In this study, researchers used virgin samples of Rasasindura prepared as per Ayurvedic protocols. “Bhasmikaran” (making into powder), is simple in theory; it involves repeated, controlled and prolonged heating of metals with suitable ingredients to make metal powders and to remove residual metals and toxic organic molecules. The results obtained by the scientists apply only to the sample they used and not to any commercially available sample of Rasasindura.
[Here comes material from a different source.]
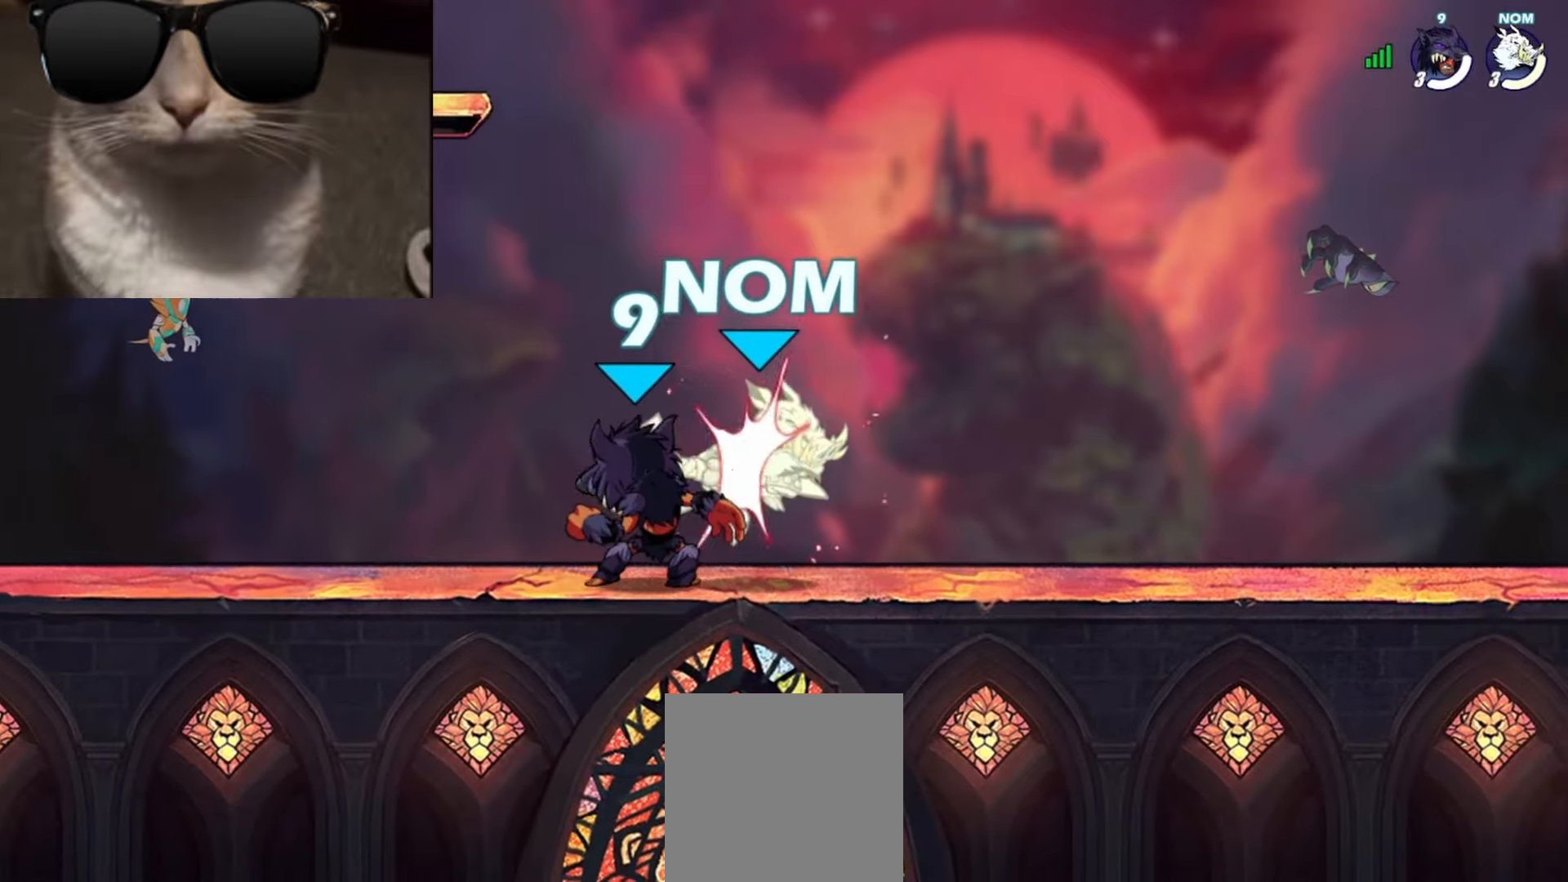
{"buttons": [], "left_stick": "down", "events": [[450, "left_stick", "down"]]}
Regrettably, Ayurvedic formulations do not have any applicable standards.
Scientists used five analytical tools and procedures with Rasasindura and nanoparticles of lab-based red á-HgS to prove that the structure of Rasasindura is indeed the very stable, á-HgS. Surface organic groups or organic groups were absent in both .The drug has thus the following attributes: because of the special affinity of Hg to Sulphur, Hg-S bonds are very strong. Other workers have shown that accumulation of á-HgS in the human body is very low. Absorption of á-HgS by the gastro-intestinal tract is only 0.2 per cent; the fraction reaching the kidney is much lower at only 0.02 per cent. HgS is 10,000 times less toxic than methyl mercury.
The researchers showed that complete oxidation occurred in Rasasindura and free mercury or organic mercury was absent in it. They used synchrotron-based X-ray Absorption Fine Structure (XAFS) method to prove 100 per cent HgS formation in Rasasindura.
They found that that Rasasindura contains nanocrystals of about 20 nm size. Particle distribution is better controlled in Rasasindura than in á-HgS, made in laboratories. The paper proves that toxicity cannot be decided by elemental analysis alone.
In December 2004, Dr Robert B. Saper from the Boston University School of Medicine and his colleagues stated that 20 per cent of the Ayurvedic medicines they purchased from Boston contained high levels of lead, mercury and arsenic (Journal of American Medical Association). We do not know whether companies prepared any of these drugs as per Ayurvedic protocols. Saper's paper led to the banning of such drugs in many countries.
Since then a few papers showed that some of the drugs are not toxic.
Let me reiterate that the present study does not endorse any sample of Rasasindura available in the market.